## Start Records for the exercise

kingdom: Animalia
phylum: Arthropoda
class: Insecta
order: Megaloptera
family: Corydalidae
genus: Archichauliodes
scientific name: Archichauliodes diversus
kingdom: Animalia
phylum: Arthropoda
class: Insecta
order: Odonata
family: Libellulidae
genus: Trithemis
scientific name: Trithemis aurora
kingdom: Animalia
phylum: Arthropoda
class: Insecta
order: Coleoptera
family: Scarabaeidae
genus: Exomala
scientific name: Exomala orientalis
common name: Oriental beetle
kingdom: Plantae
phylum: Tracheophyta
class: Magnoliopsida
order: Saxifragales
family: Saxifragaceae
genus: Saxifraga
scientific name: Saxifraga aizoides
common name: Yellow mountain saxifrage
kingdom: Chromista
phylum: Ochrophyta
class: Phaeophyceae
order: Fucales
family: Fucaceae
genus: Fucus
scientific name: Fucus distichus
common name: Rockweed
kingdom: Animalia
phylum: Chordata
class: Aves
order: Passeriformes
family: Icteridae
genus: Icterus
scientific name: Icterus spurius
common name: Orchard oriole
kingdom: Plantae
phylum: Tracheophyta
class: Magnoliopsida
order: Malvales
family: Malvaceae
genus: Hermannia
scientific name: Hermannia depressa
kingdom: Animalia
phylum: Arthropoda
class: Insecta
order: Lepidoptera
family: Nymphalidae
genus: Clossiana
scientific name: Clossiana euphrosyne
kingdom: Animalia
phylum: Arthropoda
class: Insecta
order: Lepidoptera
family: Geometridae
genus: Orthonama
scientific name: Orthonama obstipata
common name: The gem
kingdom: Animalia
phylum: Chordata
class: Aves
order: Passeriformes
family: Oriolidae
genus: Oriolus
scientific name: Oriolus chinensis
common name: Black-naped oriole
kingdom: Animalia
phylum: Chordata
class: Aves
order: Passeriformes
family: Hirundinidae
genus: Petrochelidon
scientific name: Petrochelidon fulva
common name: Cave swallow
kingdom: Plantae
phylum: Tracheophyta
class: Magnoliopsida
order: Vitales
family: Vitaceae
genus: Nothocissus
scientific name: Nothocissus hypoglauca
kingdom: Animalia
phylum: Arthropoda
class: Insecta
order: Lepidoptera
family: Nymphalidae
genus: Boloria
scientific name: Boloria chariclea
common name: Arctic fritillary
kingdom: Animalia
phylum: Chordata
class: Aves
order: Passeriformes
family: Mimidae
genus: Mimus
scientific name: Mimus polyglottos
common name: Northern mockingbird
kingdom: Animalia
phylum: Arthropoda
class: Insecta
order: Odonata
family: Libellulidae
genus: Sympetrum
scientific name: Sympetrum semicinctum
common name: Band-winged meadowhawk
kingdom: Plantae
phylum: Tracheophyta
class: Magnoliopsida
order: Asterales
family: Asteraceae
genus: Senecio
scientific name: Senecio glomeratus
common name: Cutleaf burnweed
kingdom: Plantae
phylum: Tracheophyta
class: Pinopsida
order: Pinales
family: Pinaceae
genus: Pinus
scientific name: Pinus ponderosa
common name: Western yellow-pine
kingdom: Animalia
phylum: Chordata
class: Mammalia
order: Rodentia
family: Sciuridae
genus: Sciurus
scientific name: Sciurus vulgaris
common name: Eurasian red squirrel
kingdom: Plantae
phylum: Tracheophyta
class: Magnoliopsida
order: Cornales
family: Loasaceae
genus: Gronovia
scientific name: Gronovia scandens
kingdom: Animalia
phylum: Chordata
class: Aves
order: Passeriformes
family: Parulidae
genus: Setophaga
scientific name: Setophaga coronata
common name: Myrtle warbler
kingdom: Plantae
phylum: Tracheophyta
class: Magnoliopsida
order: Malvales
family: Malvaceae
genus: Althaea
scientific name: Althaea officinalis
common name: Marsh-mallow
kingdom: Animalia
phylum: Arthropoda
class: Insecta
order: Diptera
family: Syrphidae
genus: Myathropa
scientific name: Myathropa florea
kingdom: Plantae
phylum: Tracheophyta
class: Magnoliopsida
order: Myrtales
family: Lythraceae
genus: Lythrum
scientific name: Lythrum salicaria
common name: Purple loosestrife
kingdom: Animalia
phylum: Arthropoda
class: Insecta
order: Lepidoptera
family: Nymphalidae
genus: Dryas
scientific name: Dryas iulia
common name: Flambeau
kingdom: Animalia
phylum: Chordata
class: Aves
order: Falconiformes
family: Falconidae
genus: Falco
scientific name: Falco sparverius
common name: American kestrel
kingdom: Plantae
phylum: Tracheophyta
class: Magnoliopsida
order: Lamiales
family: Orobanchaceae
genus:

## End Records for the exercise

** Written problem **
Lay out the data as a Markdown table with the columns Row and Entry, giving each line its row number, starting at the first line of the data and ending at the line that contains "scientific name: Trithemis aurora", both included. Leave out any blank lines.

** Completed task **
| Row | Entry |
|---|---|
| 1 | kingdom: Animalia |
| 2 | phylum: Arthropoda |
| 3 | class: Insecta |
| 4 | order: Megaloptera |
| 5 | family: Corydalidae |
| 6 | genus: Archichauliodes |
| 7 | scientific name: Archichauliodes diversus |
| 8 | kingdom: Animalia |
| 9 | phylum: Arthropoda |
| 10 | class: Insecta |
| 11 | order: Odonata |
| 12 | family: Libellulidae |
| 13 | genus: Trithemis |
| 14 | scientific name: Trithemis aurora |